What you have to do » Below is a listing; transcribe it exactly but without any images.

Entries shown »
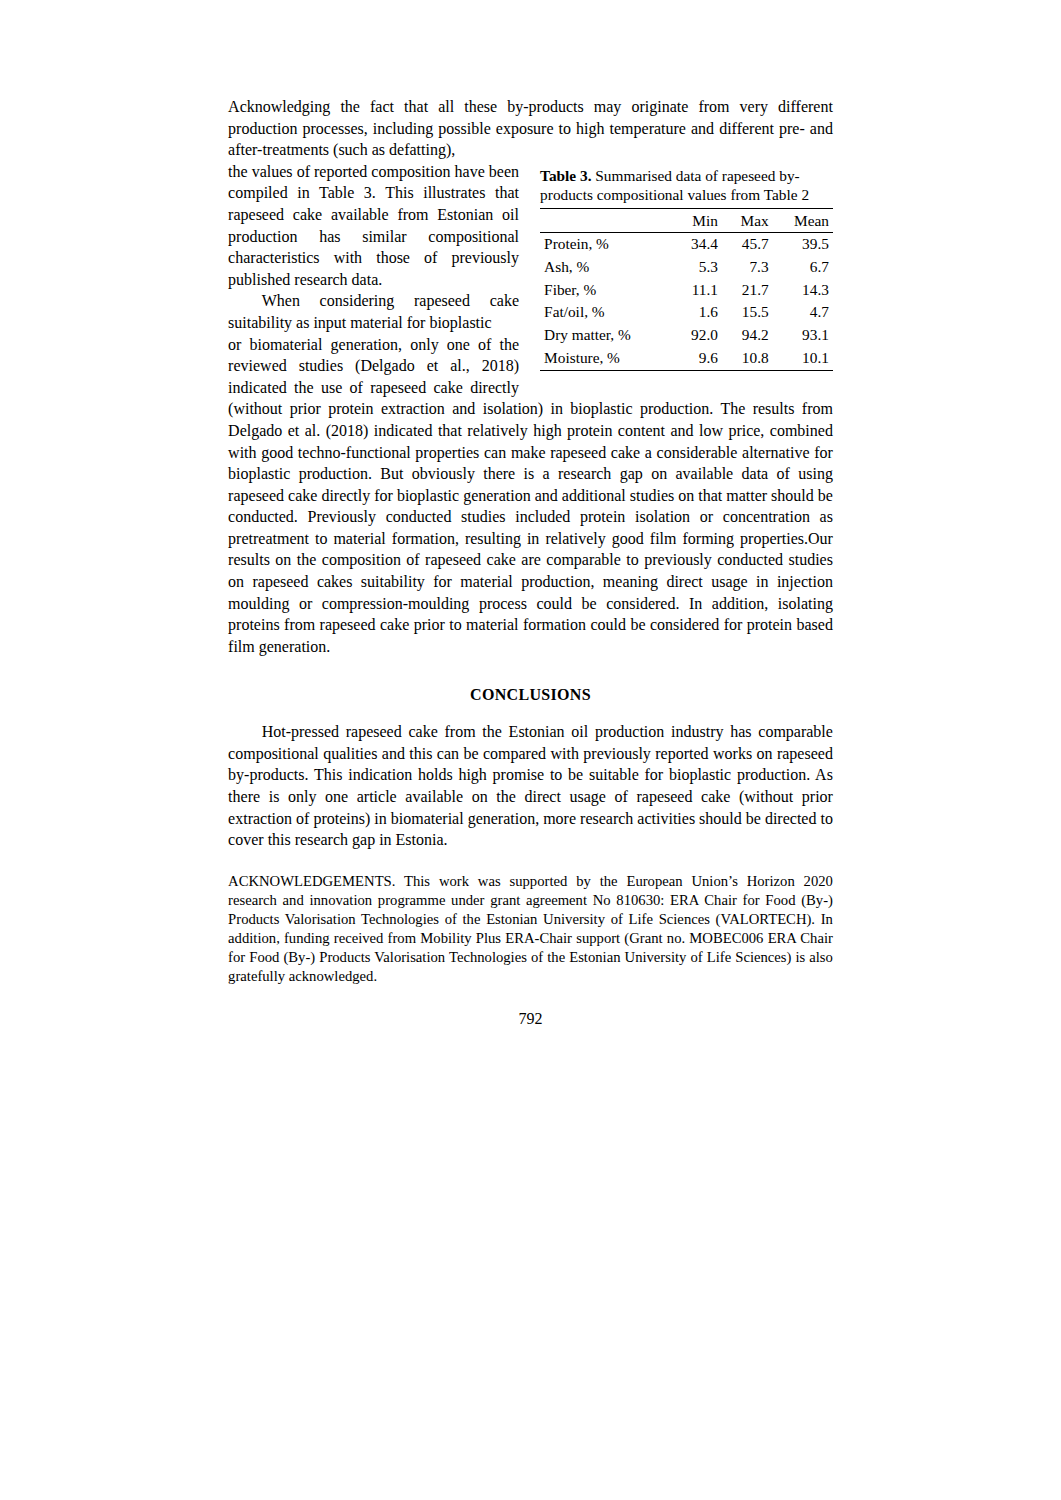Acknowledging the fact that all these by-products may originate from very different production processes, including possible exposure to high temperature and different pre- and after-treatments (such as defatting),
Table 3. Summarised data of rapeseed by-products compositional values from Table 2
| | Min | Max | Mean |
| --- | --- | --- | --- |
| Protein, % | 34.4 | 45.7 | 39.5 |
| Ash, % | 5.3 | 7.3 | 6.7 |
| Fiber, % | 11.1 | 21.7 | 14.3 |
| Fat/oil, % | 1.6 | 15.5 | 4.7 |
| Dry matter, % | 92.0 | 94.2 | 93.1 |
| Moisture, % | 9.6 | 10.8 | 10.1 |
the values of reported composition have been compiled in Table 3. This illustrates that rapeseed cake available from Estonian oil production has similar compositional characteristics with those of previously published research data.
When considering rapeseed cake suitability as input material for bioplastic
or biomaterial generation, only one of the reviewed studies (Delgado et al., 2018) indicated the use of rapeseed cake directly (without prior protein extraction and isolation) in bioplastic production. The results from Delgado et al. (2018) indicated that relatively high protein content and low price, combined with good techno-functional properties can make rapeseed cake a considerable alternative for bioplastic production. But obviously there is a research gap on available data of using rapeseed cake directly for bioplastic generation and additional studies on that matter should be conducted. Previously conducted studies included protein isolation or concentration as pretreatment to material formation, resulting in relatively good film forming properties.Our results on the composition of rapeseed cake are comparable to previously conducted studies on rapeseed cakes suitability for material production, meaning direct usage in injection moulding or compression-moulding process could be considered. In addition, isolating proteins from rapeseed cake prior to material formation could be considered for protein based film generation.
CONCLUSIONS
Hot-pressed rapeseed cake from the Estonian oil production industry has comparable compositional qualities and this can be compared with previously reported works on rapeseed by-products. This indication holds high promise to be suitable for bioplastic production. As there is only one article available on the direct usage of rapeseed cake (without prior extraction of proteins) in biomaterial generation, more research activities should be directed to cover this research gap in Estonia.
ACKNOWLEDGEMENTS. This work was supported by the European Union’s Horizon 2020 research and innovation programme under grant agreement No 810630: ERA Chair for Food (By-) Products Valorisation Technologies of the Estonian University of Life Sciences (VALORTECH). In addition, funding received from Mobility Plus ERA-Chair support (Grant no. MOBEC006 ERA Chair for Food (By-) Products Valorisation Technologies of the Estonian University of Life Sciences) is also gratefully acknowledged.
792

Exercise output »
Acknowledging the fact that all these by-products may originate from very different production processes, including possible exposure to high temperature and different pre- and after-treatments (such as defatting),
Table 3. Summarised data of rapeseed by-products compositional values from Table 2
| | Min | Max | Mean |
| --- | --- | --- | --- |
| Protein, % | 34.4 | 45.7 | 39.5 |
| Ash, % | 5.3 | 7.3 | 6.7 |
| Fiber, % | 11.1 | 21.7 | 14.3 |
| Fat/oil, % | 1.6 | 15.5 | 4.7 |
| Dry matter, % | 92.0 | 94.2 | 93.1 |
| Moisture, % | 9.6 | 10.8 | 10.1 |
the values of reported composition have been compiled in Table 3. This illustrates that rapeseed cake available from Estonian oil production has similar compositional characteristics with those of previously published research data.
When considering rapeseed cake suitability as input material for bioplastic
or biomaterial generation, only one of the reviewed studies (Delgado et al., 2018) indicated the use of rapeseed cake directly (without prior protein extraction and isolation) in bioplastic production. The results from Delgado et al. (2018) indicated that relatively high protein content and low price, combined with good techno-functional properties can make rapeseed cake a considerable alternative for bioplastic production. But obviously there is a research gap on available data of using rapeseed cake directly for bioplastic generation and additional studies on that matter should be conducted. Previously conducted studies included protein isolation or concentration as pretreatment to material formation, resulting in relatively good film forming properties.Our results on the composition of rapeseed cake are comparable to previously conducted studies on rapeseed cakes suitability for material production, meaning direct usage in injection moulding or compression-moulding process could be considered. In addition, isolating proteins from rapeseed cake prior to material formation could be considered for protein based film generation.
CONCLUSIONS
Hot-pressed rapeseed cake from the Estonian oil production industry has comparable compositional qualities and this can be compared with previously reported works on rapeseed by-products. This indication holds high promise to be suitable for bioplastic production. As there is only one article available on the direct usage of rapeseed cake (without prior extraction of proteins) in biomaterial generation, more research activities should be directed to cover this research gap in Estonia.
ACKNOWLEDGEMENTS. This work was supported by the European Union’s Horizon 2020 research and innovation programme under grant agreement No 810630: ERA Chair for Food (By-) Products Valorisation Technologies of the Estonian University of Life Sciences (VALORTECH). In addition, funding received from Mobility Plus ERA-Chair support (Grant no. MOBEC006 ERA Chair for Food (By-) Products Valorisation Technologies of the Estonian University of Life Sciences) is also gratefully acknowledged.
792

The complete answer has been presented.